** Requirement **
Copy out every line of the listing below word for word, leaving out the pictures.

** Data entries **

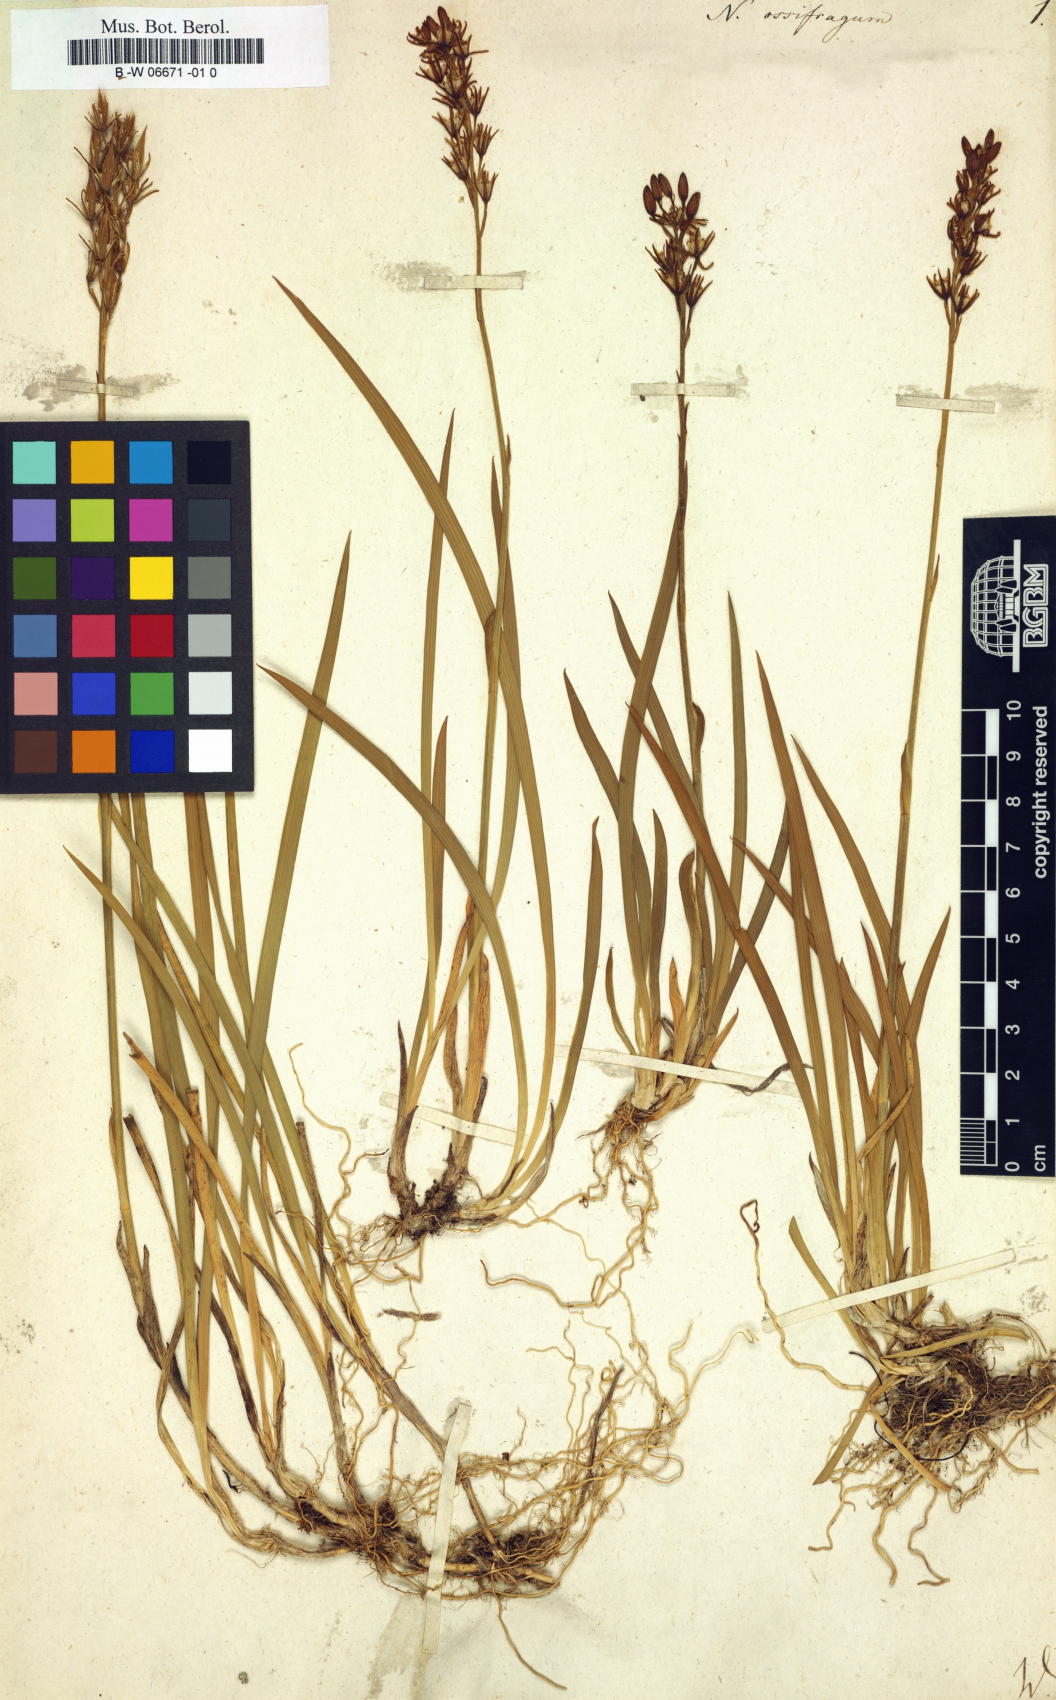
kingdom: Plantae
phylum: Tracheophyta
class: Liliopsida
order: Dioscoreales
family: Nartheciaceae
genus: Narthecium
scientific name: Narthecium ossifragum
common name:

** Task solution **
kingdom: Plantae
phylum: Tracheophyta
class: Liliopsida
order: Dioscoreales
family: Nartheciaceae
genus: Narthecium
scientific name: Narthecium ossifragum
common name:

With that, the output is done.